* ENTRIES SUPPLIED
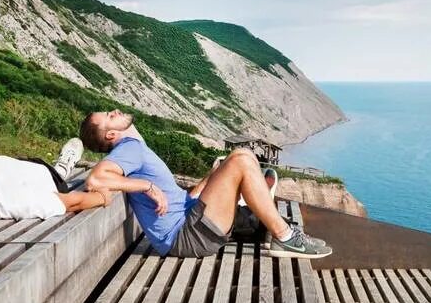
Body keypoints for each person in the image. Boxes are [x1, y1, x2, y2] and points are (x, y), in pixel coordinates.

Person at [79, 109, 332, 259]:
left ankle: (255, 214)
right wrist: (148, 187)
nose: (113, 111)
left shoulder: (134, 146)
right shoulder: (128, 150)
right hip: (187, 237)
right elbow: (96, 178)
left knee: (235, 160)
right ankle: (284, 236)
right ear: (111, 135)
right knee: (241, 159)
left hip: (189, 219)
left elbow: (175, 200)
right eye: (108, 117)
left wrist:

* WHAT THIS TASK INVOLVES
Pictures do not belong in the copy. Reproduce the rest of the data exactly.

* WRITTEN RESPONSE
Body keypoints for each person in the image. Boxes are [x1, y1, x2, y2] and points are (x, y), in pixel coordinates.

Person at [79, 109, 332, 259]:
left ankle: (255, 214)
right wrist: (148, 187)
nose: (113, 111)
left shoulder: (134, 146)
right shoulder: (128, 150)
right hip: (187, 237)
right elbow: (96, 178)
left knee: (235, 160)
right ankle: (284, 236)
right ear: (111, 135)
right knee: (241, 159)
left hip: (189, 219)
left elbow: (175, 200)
right eye: (108, 117)
left wrist:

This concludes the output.